▶ **Task requirements**
Locate the line with "line: (402, 241) -> (340, 195), removed" in the material. Copy that line and each one after it, through the last, exactly and with nothing else.

Start of Data to examine

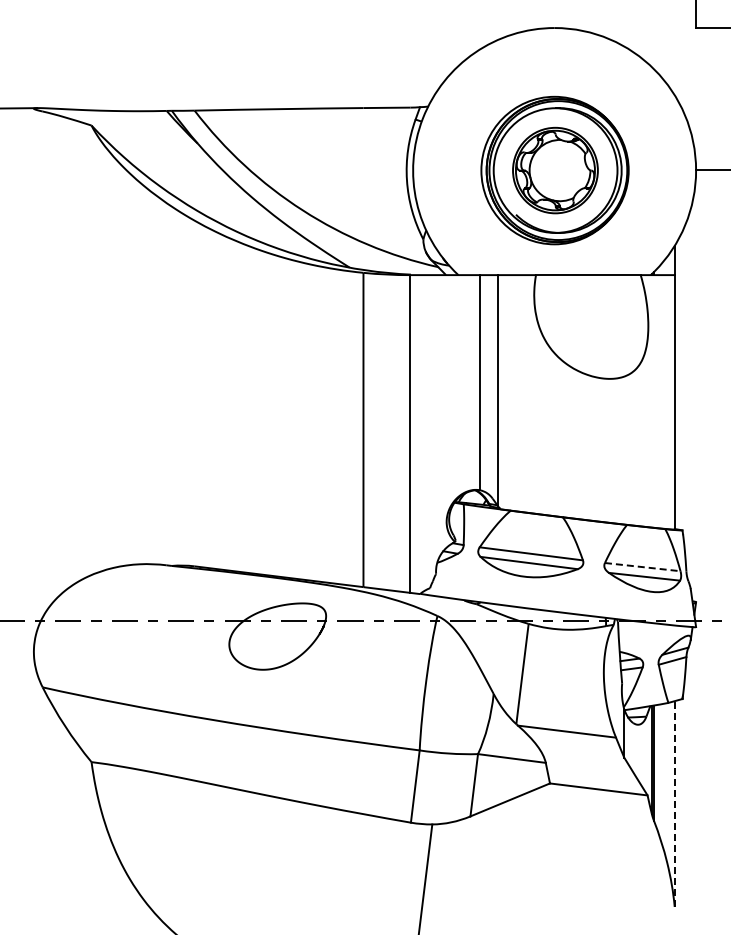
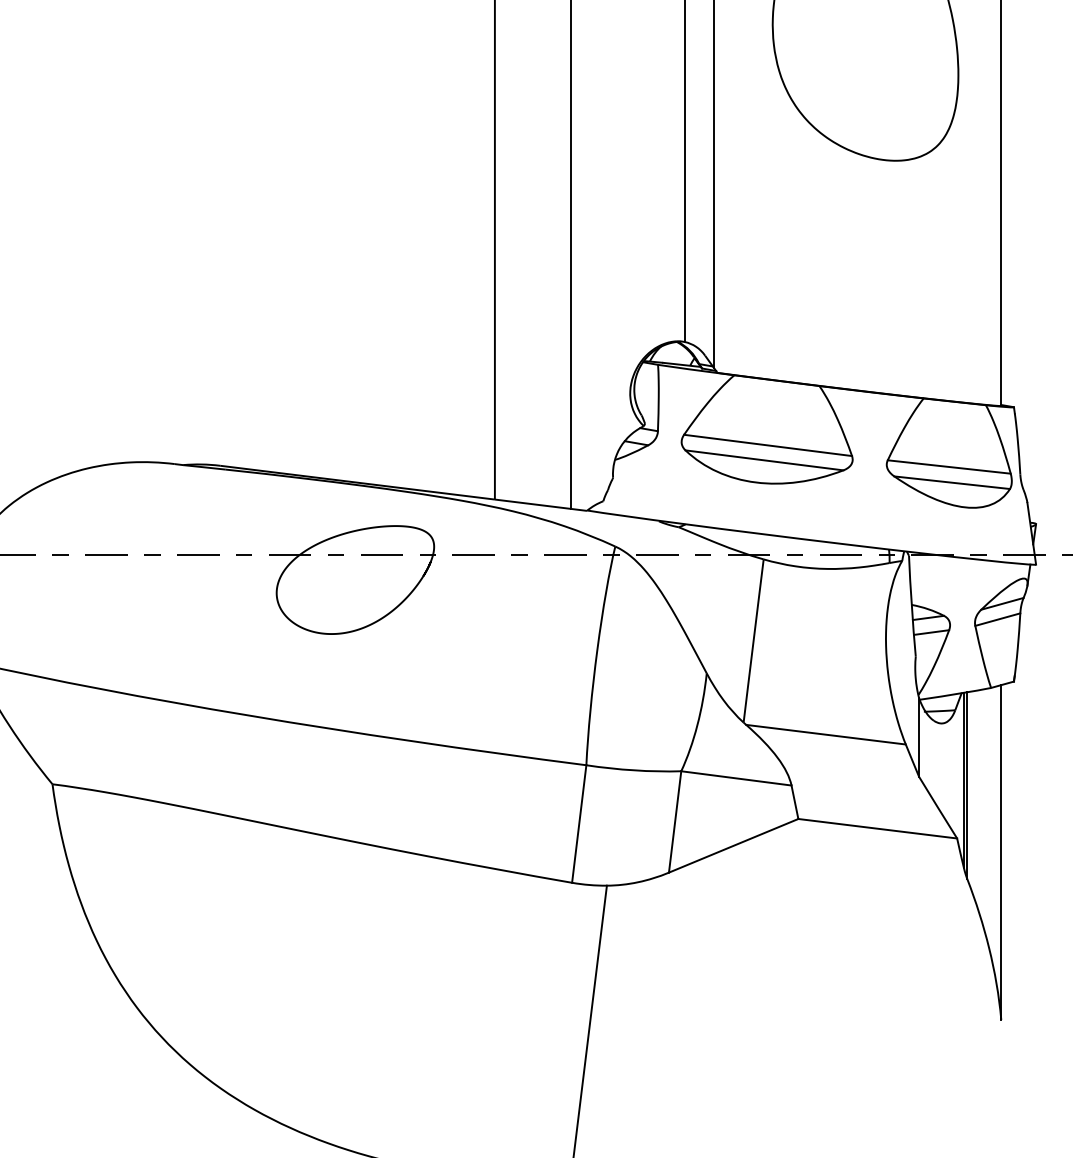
line: (643, 567) -> (950, 467), dashed -> solid
line: (674, 804) -> (1000, 853), dashed -> solid

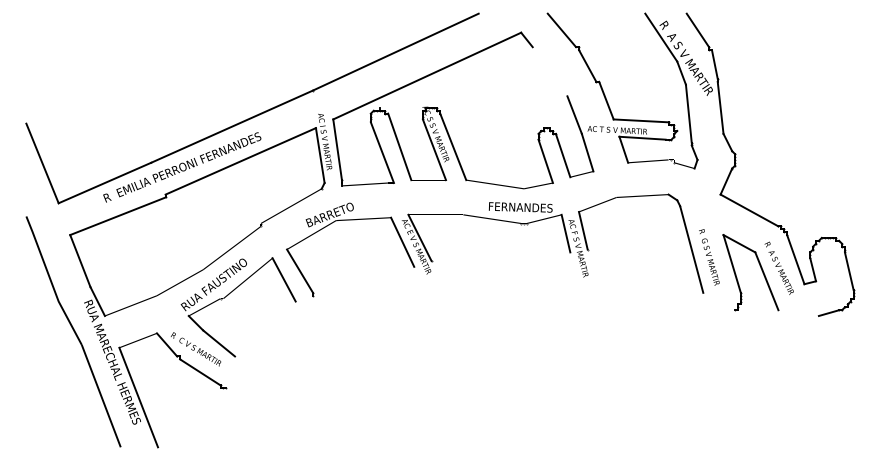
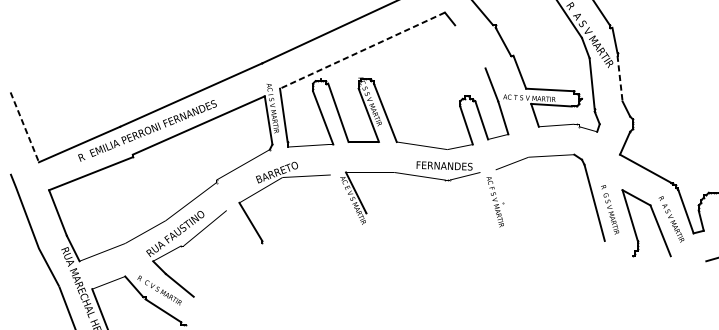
line: (426, 76) -> (361, 51), solid -> dashed
line: (720, 108) -> (619, 79), solid -> dashed
line: (42, 163) -> (24, 127), solid -> dashed
line: (582, 230) -> (498, 186), removed
line: (565, 233) -> (483, 188), removed
line: (402, 241) -> (340, 195), removed
line: (283, 279) -> (236, 229), removed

End of Data to examine

▶ **Answer section**
line: (402, 241) -> (340, 195), removed
line: (283, 279) -> (236, 229), removed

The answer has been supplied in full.